Both India and Iran have warned of strong responses to the attacks, which they blame on militant networks based in Pakistan.
Kashmir attack on Indian paramilitary forces
Forty-four members of India’s paramilitary police were killed in a suicide car bomb attack in the disputed region of Kashmir on Thursday.
The Pakistan-based Islamist militant group Jaish-e-Mohammad (JeM) claimed responsibility for the attack, which was carried out by a 22-year-old man who was born in Indian Kashmir.
The group released a video that appeared to show the attacker condemning India for atrocities against Kashmiri Muslims.
In recent years, the Indian military has increasingly been accused of using excessive force and unlawful killings to curtail the insurgency in Kashmir, the country’s only Muslim-majority state.
Jaish-e-Mohammed militants previously stormed an Indian army camp in 2016, killing 20 soldiers. Weeks later, Indian Prime Minister Narendra Modi ordered “surgical strikes” on militant camps in the Pakistani side of Kashmir.

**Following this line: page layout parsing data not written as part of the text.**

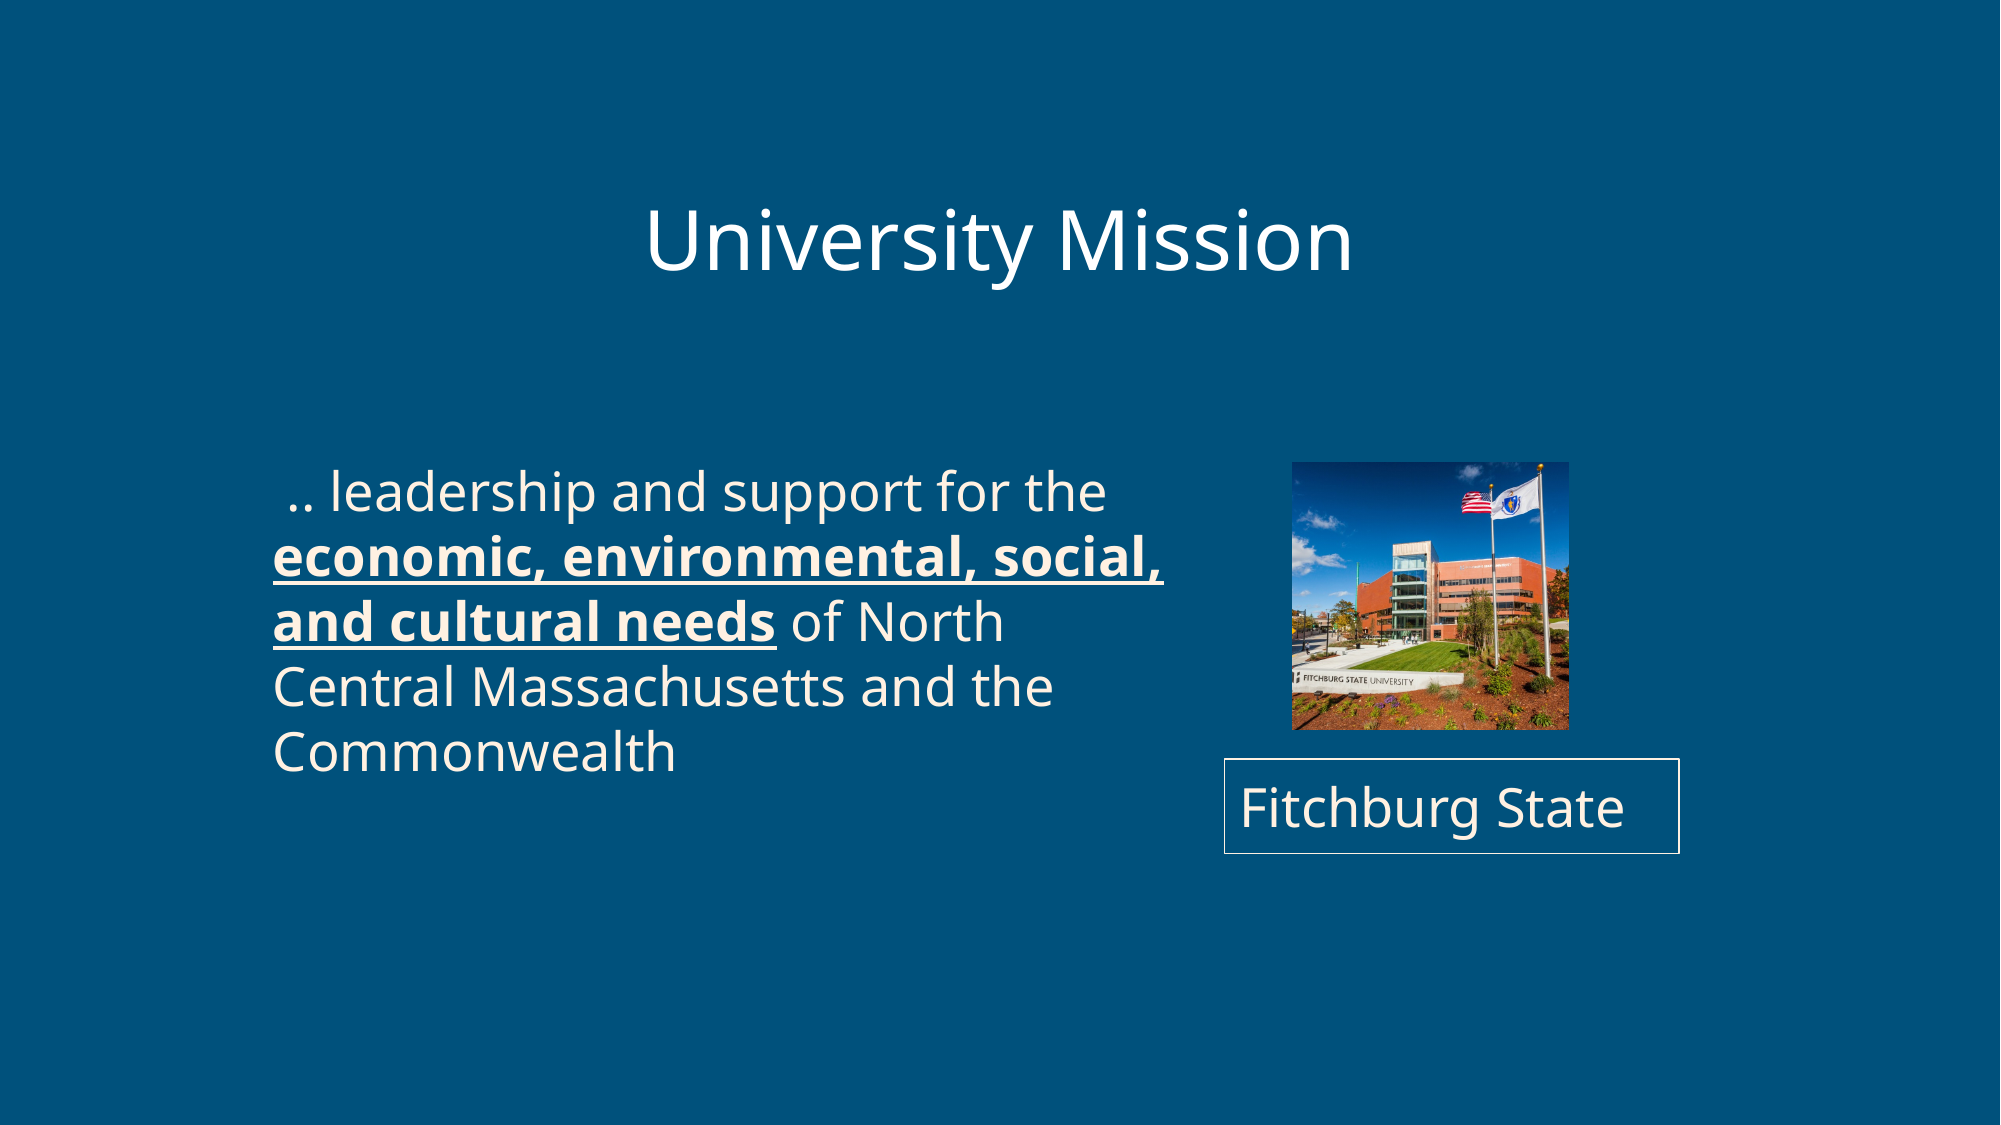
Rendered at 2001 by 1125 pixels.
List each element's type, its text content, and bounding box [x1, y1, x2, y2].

text_box .. leadership and support for the economic, environmental, social, and cultural needs of North Central Massachusetts and the Commonwealth [257, 442, 1201, 798]
text_box Fitchburg State [1224, 758, 1680, 854]
title University Mission [137, 134, 1863, 353]
picture [1293, 463, 1568, 729]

India has long accused Pakistan of sponsoring terrorist attacks by Jaish-e-Mohammed and other militant groups, with Pakistan’s Inter-Services Intelligence (ISI) suspected with helping create the group, as detailed by the Mapping Militants Project at Stanford University.
The group’s leader Masood Azhar remains at large in Pakistan, with the country refusing India’s demands to extradite him. Pakistan’s ally China has blocked India’s efforts to have Azhar designated a global terrorist at the United Nations Security Council.
Following Thursday’s attack, Modi said India would deliver a “befitting reply” to Pakistan, which has denied any involvement in the attack.
India responded by withdrawing trade privileges granted to Pakistan under World Trade Organization rules, the country’s Minister of Finance Arun Jaitley said. He added that diplomatic steps were being taken “to ensure the complete isolation from international community of Pakistan.”